A block cipher operated on blocks of individually encrypted data that are encrypted individually. In the case of AES a block is 128 bits which is equal to 16 bytes. Symmetric means that the same key is used to encrypt and decrypt data.
AES is available in variants with different key lengths: 128 bit, 192 bit, and 256 bit key. The longer the key is the higher is the level of security.
The Advanced Encryption Standard is a standard ratified by National Institute of Standards and Technology (NIST) in the year 2000 as a replacement for the Data Encryption Standard (DES) from 1977. AES was later approved as the FIPS standard, is included in ISO/IEC 18033-3, and is the only publicly available cipher approved by NSA for communication at top secret level.
Currently, no significant weaknesses have been found in AES. This means brute force is the only existing way of attacking it. Brute force can also be described as the method of trial and error: every possible key is tried until the correct one is found.
So how long would it take to find the key? From June 2017 the world’s fastest supercomputer has been TaihuLight. It performs ~ 100 petaFLOPs or 1.0E17 operations per second. The AES 256 key space is 2^256 ~= 1.1E77. For a full key space search, TaihuLight would need in the order of 1.1E77/1.0E17 = 1E60 seconds. But it would not be able to complete the task! In a much shorter time – in 3.7E17 second – Earth would have been swallowed by the Sun, which would have become a red dwarf.
Let us assume the unthinkable: that we were able to design a computer with the performance of TaihuLight from just one atom and that we transformed every atom of Earth into a such a computer: Earth is estimated to consist of 1E50 atoms. With that many supercomputers, the 256 bit key space could be traversed in 1E10 seconds or 316 years. So even with the help of a computer that we cannot imagine it would take more than a lifetime to make use of brute force against AES 256.

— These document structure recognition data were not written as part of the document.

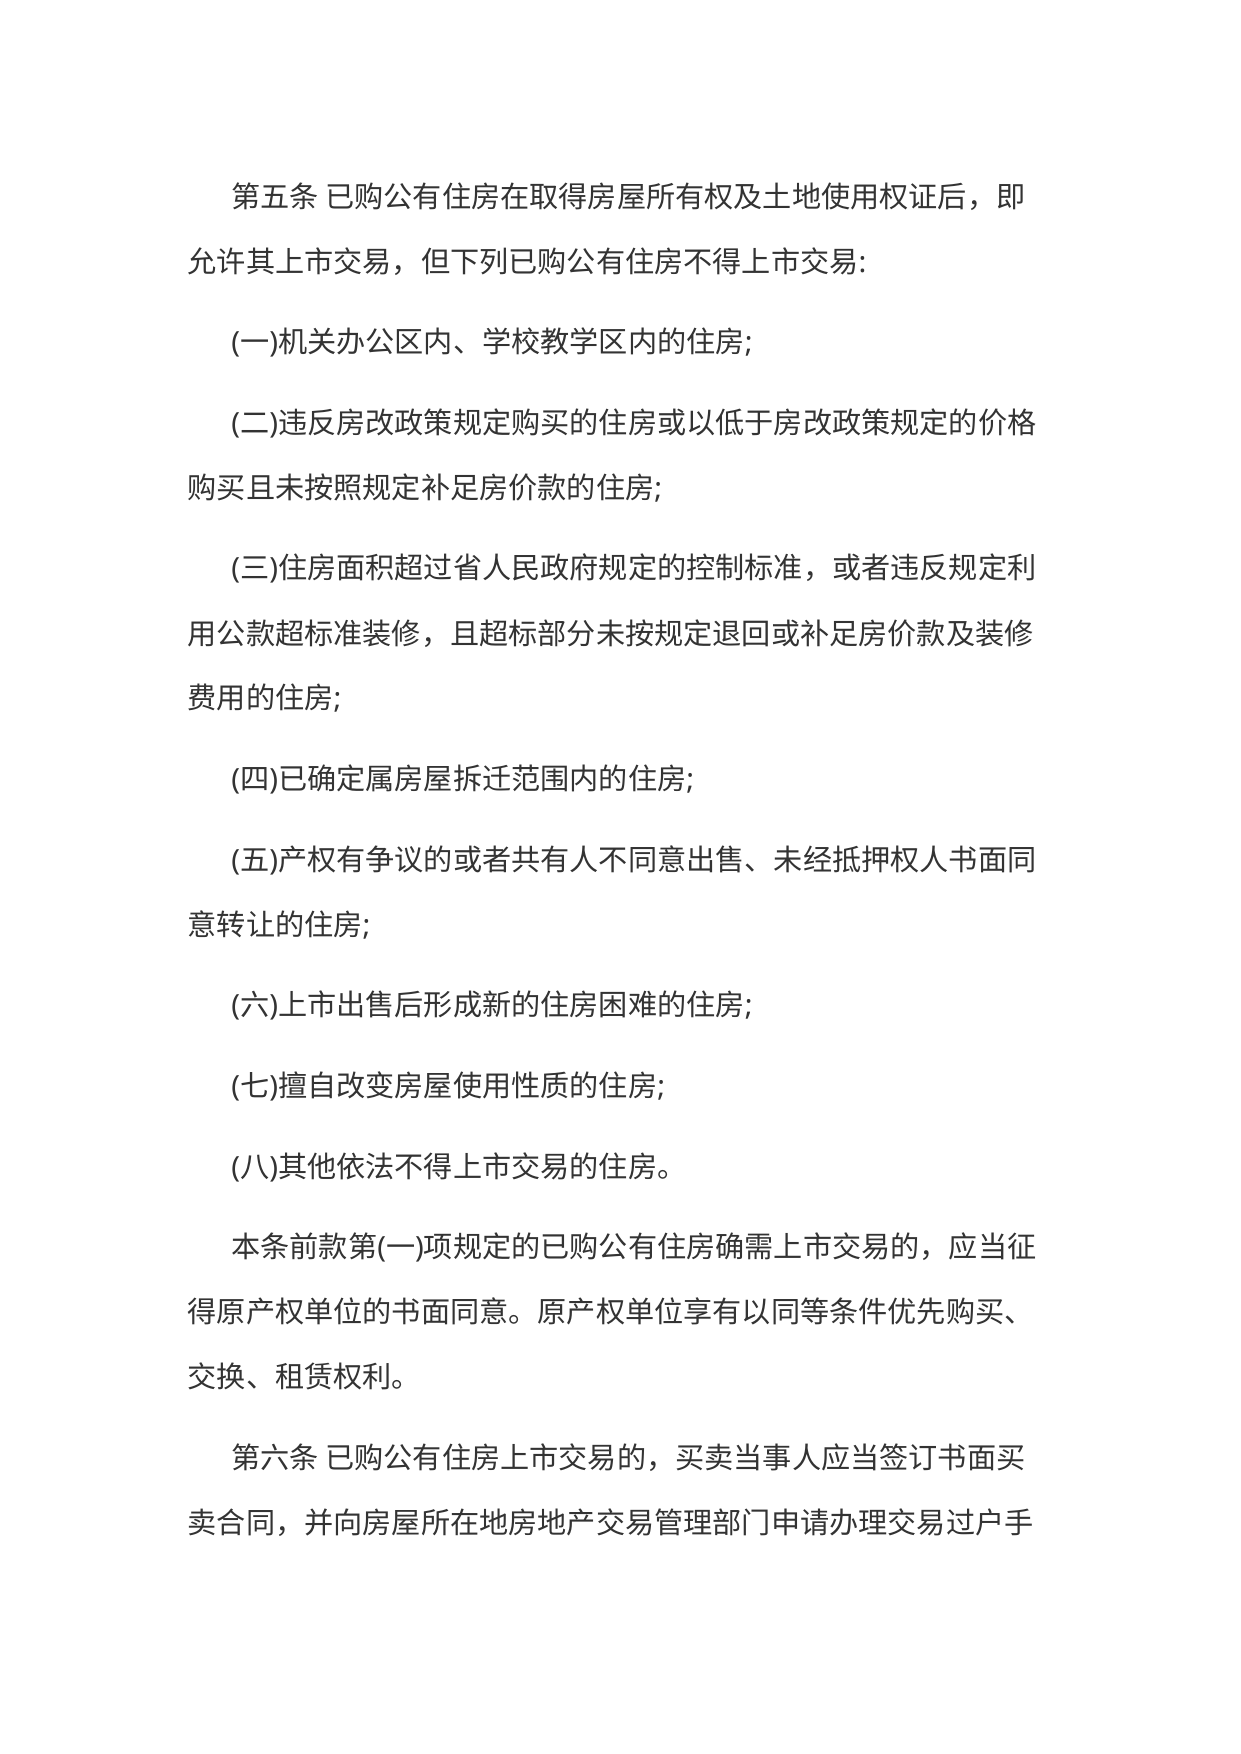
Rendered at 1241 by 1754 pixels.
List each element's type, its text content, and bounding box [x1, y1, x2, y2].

text (二)违反房改政策规定购买的住房或以低于房改政策规定的价格购买且未按照规定补足房价款的住房; [187, 388, 1053, 518]
text (六)上市出售后形成新的住房困难的住房; [187, 971, 1053, 1036]
text (八)其他依法不得上市交易的住房。 [187, 1132, 1053, 1197]
text (一)机关办公区内、学校教学区内的住房; [187, 308, 1053, 373]
text (四)已确定属房屋拆迁范围内的住房; [187, 744, 1053, 809]
text (五)产权有争议的或者共有人不同意出售、未经抵押权人书面同意转让的住房; [187, 825, 1053, 955]
text (七)擅自改变房屋使用性质的住房; [187, 1051, 1053, 1116]
text 本条前款第(一)项规定的已购公有住房确需上市交易的，应当征得原产权单位的书面同意。原产权单位享有以同等条件优先购买、交换、租赁权利。 [187, 1213, 1053, 1408]
text (三)住房面积超过省人民政府规定的控制标准，或者违反规定利用公款超标准装修，且超标部分未按规定退回或补足房价款及装修费用的住房; [187, 534, 1053, 729]
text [187, 1423, 1053, 1553]
text 第五条 已购公有住房在取得房屋所有权及土地使用权证后，即允许其上市交易，但下列已购公有住房不得上市交易: [187, 162, 1053, 292]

The emergence of Quantum computers will change the cryptography landscape. When sufficiently large quantum computers become available, Grover’s algorithm will allow the key place to search in O(sqrt(n)) time. When quantum technology becomes available AES 256 will have the same security level as AES 128 has today.

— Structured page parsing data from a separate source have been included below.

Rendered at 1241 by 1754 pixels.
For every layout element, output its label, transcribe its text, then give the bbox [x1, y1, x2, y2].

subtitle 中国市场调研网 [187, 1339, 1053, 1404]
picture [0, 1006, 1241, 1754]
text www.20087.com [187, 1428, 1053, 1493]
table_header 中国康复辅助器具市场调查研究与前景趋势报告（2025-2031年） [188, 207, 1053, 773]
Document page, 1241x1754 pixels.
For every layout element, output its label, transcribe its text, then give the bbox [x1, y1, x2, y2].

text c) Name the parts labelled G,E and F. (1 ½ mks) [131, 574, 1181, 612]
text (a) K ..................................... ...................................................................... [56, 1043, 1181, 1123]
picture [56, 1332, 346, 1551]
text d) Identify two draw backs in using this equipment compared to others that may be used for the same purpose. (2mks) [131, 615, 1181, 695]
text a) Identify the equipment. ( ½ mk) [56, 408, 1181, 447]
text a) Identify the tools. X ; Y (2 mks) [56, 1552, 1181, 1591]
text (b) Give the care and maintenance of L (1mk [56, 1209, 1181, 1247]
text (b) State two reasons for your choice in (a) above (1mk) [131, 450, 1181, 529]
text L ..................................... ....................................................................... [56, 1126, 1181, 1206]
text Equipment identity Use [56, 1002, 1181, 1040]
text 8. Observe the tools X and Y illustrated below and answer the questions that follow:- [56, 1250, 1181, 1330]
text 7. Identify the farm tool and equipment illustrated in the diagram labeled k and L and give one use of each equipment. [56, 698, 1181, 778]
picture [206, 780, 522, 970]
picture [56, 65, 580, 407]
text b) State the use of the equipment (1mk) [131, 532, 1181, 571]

Basically, AES 256 is available as software or hardware implementation. Hardware implementation allows for increase security and performance compared to software. Hardware AES 256 can perform 10Gbps without significant latency.
Hardware encryption is typically much less complex than similar software encryption. And reduced complexity can be translated into less vulnerability to malware and errors.